Getting the right default font setup is another ‘Thang that took time ‘n effort to for me to achieve – hey, I’m just a basic word processor user, but I do like to have a default font of my choice. 20 years ago, it was Times New Roman (??) at 12 pt. Now it’s Calibri @ 11 pt. “Options” has been a big discovery for humble me!

Yeah, that was easy once I found out how to do it in an Open Source word processor!

Load/Save” was another big discovery I found under “Options”!

With LibreOffice now my ‘Go-to’ word processor, it needed to handle the .odt file format, and I have now updated that change.


Most people could’ve probably made the move from Microsoft Office to an Open Source Office Suite a lot quicker ‘n easier than than I did, especially if they understood the workings of Microsoft Office beyond the mere basics.

I have finally made the move, and still have access to some MS Word files that are 20 years old or so. Most will never need to be converted, but that option is available if needed.

I am especially happy at how the “slightly older” LibreOffice 7.1.6 version is now working out, especially after the failure I had wid the ‘cutting edgeLibreOffice 7.2.1 version the other day. Point is, I kept trying ‘n testing until I felt confident in the move to an Open Source word processor.
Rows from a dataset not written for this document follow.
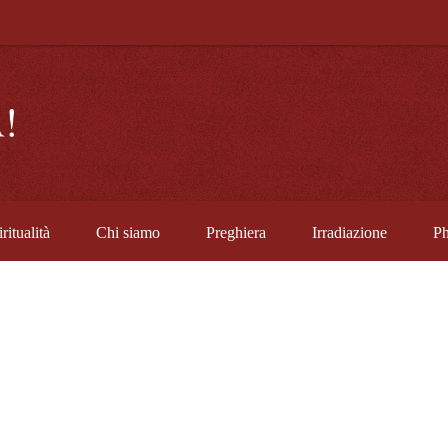
ritualità
Chi siamo
Preghiera
Irradiazione
Ph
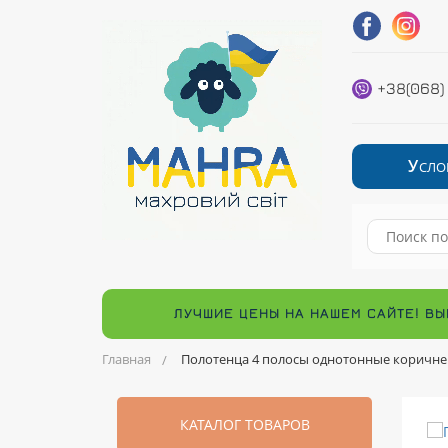
+38(068)
У
СЛО
ЛУЧШИЕ ЦЕНЫ НА НАШЕМ САЙТЕ! ВЫ
Главная
Полотенца 4 полосы однотонные коричн
КАТАЛОГ ТОВАРОВ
Microsoft’s Word is impossible to replace…the best you can do is just to move on from it or pay their asking prices.

MS Office is going places I have no interest in (‘Da Cloud) at this time, and the financial costs have become just too high for me to pay. Its ‘Been a Great Ride’…

This post was started wid Apache OpenOffice Writer ‘n ended wid LibreOffice Writer. I could be wrong, but it seems that the Calibri @ 11 pt font in OpenOffice is slightly different than Calibri @ 11 pt font in LibreOffice!? I’ll have to see if I need to change to another font in LibreOffice.

Will add this post to the Office Suites ‘n Word Processors pages.

LINUX IS LIKE A BOX OF CHOCOLATES – you never know what you’re gonna get!